The issue is not type punning (itself a very common source of UB), but the fact that the `bytes` pointer might not be int-aligned. The spec is clear that the creation (not just the dereferencing) of an unaligned pointer is UB, see 6.3.2.3 paragraph 7 of the C11 (draft) spec.

Of course, this exchange just demonstrates the larger point, that even a world-class expert in low level programming can easily make mistakes in spotting potential UB.

  • > Of course, this exchange just demonstrates the larger point, that even a world-class expert in low level programming can easily make mistakes in spotting potential UB.

    A "world-class expert in low level programming" knows that unaligned memory accesses are no problem anymore on most modern CPUs, and that this particular UB in the C standard is bogus and needs to fixed ;)

    • … it’s only UB if the pointer is actually misaligned. It’s not possible to tell from these two lines whether that’s the case.

  • C of course is ancient. It remembers the Cambrian explosion of CPU architectures, twelve-bit bytes and everything like that. I wonder if it is possible to codify some pragmatic subset of it that works nicely on currently available CPUs. Cause the author of the piece goes back in time to prove his point (SPARCs and Alphas).

  • That cast is valid. Spec does not guarantee same bit sequence for resulting pointer and source pointer. But as the cast is explicitly allowed, it is not UB. Compiler is free to round the pointer down. Or up. Or even sideways. All ok. Dereferencing it — indeed not ok. But the cast is explicitly allowed and not UB.

    Pointer casts changing pointer bit sequences is common on weird platforms (eg: some TI DSPs, PIC, and aarch64+PAC). And it is valid as per spec. Pointer assignment is not required to be the same as memcpy-ing the pointer unto a pointer to another type.

    You misunderstood the spec. No promises are made that that cast copies the pointer bit for bit (and thus creates an invalid pointer). Therefore, your objection to invalid pointers is null and void. :)

    • I'm not assuming anything about bit representations. In this case, the spec language is quite clear and unambiguous.

      6.3.2.3 paragraph 7: A pointer to an object type may be converted to a pointer to a different object type. If the resulting pointer is not correctly aligned[footnote 68]) for the referenced type, the behavior is undefined. Otherwise, when converted back again, the result shall compare equal to the original pointer. When a pointer to an object is converted to a pointer to a character type, the result points to the lowest addressed byte of the object. Successive increments of the result, up to the size of the object, yield pointers to the remaining bytes of the object.

      This is a subsection of section 6.3 which describes conversions, which include both implicit and conversions from a cast operation. This language is not saying anything about bit representations or derefencing.

      I happen to be wearing my undefined behavior shirt at the moment, which lends me an extra layer of authority.
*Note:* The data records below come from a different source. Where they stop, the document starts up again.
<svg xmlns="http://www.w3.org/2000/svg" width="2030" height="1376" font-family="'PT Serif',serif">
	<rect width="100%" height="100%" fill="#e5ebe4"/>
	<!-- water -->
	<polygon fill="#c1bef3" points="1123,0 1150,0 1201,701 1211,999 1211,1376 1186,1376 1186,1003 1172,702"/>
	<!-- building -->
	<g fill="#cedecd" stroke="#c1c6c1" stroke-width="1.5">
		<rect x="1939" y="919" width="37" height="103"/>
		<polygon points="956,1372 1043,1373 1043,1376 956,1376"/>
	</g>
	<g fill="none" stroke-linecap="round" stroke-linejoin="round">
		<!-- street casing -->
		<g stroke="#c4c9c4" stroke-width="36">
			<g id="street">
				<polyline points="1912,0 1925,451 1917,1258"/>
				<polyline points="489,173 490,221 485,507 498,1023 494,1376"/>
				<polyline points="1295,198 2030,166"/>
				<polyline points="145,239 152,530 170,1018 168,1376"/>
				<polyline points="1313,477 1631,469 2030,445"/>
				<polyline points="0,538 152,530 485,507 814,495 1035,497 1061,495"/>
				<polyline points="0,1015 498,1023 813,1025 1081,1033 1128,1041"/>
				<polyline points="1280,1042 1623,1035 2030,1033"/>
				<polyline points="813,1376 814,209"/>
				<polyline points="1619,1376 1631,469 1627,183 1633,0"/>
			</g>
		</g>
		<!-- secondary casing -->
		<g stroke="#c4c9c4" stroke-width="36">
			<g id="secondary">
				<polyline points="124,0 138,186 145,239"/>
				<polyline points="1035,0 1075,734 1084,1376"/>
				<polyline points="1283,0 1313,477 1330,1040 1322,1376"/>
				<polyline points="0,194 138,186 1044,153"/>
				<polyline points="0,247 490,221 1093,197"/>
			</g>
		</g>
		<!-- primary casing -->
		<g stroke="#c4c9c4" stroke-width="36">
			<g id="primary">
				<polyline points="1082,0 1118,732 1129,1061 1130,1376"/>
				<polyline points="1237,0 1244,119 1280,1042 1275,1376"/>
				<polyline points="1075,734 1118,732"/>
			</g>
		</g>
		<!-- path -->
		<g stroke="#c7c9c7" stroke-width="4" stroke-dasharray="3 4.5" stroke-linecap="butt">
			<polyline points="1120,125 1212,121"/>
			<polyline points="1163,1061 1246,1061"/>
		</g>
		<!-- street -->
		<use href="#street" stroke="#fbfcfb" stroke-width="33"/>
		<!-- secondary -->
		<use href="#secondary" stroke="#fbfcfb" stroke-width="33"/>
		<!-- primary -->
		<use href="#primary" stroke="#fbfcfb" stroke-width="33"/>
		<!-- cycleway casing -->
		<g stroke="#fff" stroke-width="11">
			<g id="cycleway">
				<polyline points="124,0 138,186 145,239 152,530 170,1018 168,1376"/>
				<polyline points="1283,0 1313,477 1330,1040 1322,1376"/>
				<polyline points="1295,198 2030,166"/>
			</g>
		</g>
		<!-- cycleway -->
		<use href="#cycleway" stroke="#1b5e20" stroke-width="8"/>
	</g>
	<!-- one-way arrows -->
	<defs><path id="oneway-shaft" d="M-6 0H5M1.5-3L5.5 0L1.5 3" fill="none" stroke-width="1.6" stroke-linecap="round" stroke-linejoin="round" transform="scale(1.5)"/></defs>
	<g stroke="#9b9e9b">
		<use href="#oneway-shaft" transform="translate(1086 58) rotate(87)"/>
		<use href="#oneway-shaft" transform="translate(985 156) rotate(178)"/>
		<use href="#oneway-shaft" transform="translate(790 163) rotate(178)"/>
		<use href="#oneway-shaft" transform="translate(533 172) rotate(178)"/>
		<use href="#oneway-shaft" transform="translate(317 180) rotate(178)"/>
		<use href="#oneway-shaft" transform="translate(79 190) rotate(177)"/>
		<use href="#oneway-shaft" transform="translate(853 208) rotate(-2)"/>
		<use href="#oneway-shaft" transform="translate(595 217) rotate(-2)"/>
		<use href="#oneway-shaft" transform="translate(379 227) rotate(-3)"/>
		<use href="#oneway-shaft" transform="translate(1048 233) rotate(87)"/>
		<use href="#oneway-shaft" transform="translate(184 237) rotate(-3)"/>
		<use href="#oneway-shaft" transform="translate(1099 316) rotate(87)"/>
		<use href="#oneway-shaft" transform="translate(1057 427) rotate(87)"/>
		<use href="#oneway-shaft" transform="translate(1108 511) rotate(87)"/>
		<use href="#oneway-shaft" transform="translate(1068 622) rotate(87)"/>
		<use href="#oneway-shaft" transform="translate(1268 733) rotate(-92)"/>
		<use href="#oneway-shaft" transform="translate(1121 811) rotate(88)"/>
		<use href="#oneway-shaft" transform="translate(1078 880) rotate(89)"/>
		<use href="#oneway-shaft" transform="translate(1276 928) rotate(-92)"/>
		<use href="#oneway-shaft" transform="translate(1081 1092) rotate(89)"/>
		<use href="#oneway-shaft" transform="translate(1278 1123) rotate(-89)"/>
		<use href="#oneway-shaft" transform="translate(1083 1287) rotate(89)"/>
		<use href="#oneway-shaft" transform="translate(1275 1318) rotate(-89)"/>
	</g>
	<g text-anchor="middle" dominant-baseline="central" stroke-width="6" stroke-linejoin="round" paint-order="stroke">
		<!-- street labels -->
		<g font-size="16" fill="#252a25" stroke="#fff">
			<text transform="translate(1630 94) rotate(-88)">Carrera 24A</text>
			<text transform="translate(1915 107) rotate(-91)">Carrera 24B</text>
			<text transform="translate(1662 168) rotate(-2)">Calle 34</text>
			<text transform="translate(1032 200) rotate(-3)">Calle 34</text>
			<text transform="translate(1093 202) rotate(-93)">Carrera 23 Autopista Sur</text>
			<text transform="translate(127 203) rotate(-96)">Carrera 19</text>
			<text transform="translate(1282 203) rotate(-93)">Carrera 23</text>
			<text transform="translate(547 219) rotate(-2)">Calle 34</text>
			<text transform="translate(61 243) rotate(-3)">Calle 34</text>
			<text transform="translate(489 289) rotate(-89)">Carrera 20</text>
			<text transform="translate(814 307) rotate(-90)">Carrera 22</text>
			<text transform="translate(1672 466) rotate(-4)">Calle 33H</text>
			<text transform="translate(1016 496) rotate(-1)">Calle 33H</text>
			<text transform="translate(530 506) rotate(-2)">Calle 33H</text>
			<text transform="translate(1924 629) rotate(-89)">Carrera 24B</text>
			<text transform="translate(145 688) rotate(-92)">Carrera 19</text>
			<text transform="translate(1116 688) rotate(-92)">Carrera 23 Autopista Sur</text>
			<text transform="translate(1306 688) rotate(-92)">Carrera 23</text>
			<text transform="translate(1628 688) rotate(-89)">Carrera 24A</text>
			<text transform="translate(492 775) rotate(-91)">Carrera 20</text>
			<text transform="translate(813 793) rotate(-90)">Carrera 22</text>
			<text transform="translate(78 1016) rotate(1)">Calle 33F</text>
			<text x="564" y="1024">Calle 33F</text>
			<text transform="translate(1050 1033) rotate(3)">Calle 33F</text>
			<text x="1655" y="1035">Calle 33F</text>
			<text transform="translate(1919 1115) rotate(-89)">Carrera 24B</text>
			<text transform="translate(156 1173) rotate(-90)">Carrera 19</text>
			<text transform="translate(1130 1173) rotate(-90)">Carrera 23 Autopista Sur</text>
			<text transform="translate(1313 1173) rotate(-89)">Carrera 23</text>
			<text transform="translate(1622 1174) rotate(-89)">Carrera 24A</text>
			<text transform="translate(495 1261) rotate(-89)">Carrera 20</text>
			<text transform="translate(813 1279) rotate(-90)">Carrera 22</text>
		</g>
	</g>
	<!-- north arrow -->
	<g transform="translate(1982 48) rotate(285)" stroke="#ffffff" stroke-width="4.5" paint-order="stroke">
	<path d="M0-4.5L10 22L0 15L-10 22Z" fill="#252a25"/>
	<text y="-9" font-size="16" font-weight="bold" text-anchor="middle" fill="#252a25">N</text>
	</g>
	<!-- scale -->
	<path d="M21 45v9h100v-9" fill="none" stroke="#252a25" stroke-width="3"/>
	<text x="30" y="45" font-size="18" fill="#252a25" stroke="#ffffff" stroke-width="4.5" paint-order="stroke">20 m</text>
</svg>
I'm at RustWeek in Utrecht, and it's one of my favorite shirts to wear at Rust conferences. But let's say for the sake of argument that you are right and I am indeed misunderstanding the spec. Then the logical conclusion is that it's very difficult for even experienced programmers to agree on basic interpretations of what is and what isn't UB in C.

      7 replies →

Author here.

> A pointer to an object type may be converted to a pointer to a different object type. If the resulting pointer is not correctly aligned71) for the referenced type, the behavior is undefined.

C23 6.3.2.3p7.

Byte and int has different alignment requirements. It is UB the moment you make such a ptr.

Great way to demonstrate the point of the article.

  • That better be marked "historical". At least, Lemire says:

    On recent Intel and 64-bit ARM processors, data alignment does not make processing a lot faster. It is a micro-optimization. Data alignment for speed is a myth. // https://lemire.me/blog/2012/05/31/data-alignment-for-speed-m...

    (while in the olden days, a program may crash on unaligned access, esp on RISC)

  • Without memcpy there is no guarantee that that line produces an invalid pointer

    I don’t see what spec part would prohibit that cast from validly compiling to

       BIC r3, r0, #3
    

    Spec only guaranteed round-trip through char* of properly aligned for type pointers. This doesn’t break that.